Copy the following lines verbatim, beginning at the line that contains "common name: Mourning dove" and ending after the line that contains "common name: House sparrow".

─── EXERCISE MATERIAL ───

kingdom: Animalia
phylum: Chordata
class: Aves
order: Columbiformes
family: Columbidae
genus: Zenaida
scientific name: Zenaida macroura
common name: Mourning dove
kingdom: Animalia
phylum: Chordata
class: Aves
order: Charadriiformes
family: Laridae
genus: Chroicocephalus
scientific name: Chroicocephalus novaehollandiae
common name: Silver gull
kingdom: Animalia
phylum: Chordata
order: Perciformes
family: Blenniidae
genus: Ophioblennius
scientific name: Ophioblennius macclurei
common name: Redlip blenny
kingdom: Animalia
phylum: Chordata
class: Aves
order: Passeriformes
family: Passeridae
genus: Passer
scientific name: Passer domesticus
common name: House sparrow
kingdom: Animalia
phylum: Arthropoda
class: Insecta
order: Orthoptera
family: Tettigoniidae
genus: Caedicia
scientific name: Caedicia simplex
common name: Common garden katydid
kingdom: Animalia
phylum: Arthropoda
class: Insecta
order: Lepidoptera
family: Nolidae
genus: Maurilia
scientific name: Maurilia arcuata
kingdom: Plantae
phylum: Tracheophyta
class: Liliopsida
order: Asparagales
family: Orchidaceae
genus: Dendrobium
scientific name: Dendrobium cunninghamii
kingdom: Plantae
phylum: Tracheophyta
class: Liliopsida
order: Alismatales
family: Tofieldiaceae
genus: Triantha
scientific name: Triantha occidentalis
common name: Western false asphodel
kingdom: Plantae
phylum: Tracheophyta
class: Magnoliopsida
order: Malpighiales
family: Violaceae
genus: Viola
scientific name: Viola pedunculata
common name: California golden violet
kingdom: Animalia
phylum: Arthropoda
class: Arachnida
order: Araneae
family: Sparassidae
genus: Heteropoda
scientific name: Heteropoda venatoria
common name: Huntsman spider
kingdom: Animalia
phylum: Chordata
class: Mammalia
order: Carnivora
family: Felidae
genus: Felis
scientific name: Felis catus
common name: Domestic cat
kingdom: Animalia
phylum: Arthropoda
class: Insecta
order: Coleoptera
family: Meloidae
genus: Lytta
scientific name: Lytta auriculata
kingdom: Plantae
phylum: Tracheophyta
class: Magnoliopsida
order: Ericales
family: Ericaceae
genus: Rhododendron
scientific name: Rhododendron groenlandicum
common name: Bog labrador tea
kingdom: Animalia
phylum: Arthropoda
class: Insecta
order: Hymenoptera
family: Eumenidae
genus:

───

**SOLUTION BELOW:**
common name: Mourning dove
kingdom: Animalia
phylum: Chordata
class: Aves
order: Charadriiformes
family: Laridae
genus: Chroicocephalus
scientific name: Chroicocephalus novaehollandiae
common name: Silver gull
kingdom: Animalia
phylum: Chordata
order: Perciformes
family: Blenniidae
genus: Ophioblennius
scientific name: Ophioblennius macclurei
common name: Redlip blenny
kingdom: Animalia
phylum: Chordata
class: Aves
order: Passeriformes
family: Passeridae
genus: Passer
scientific name: Passer domesticus
common name: House sparrow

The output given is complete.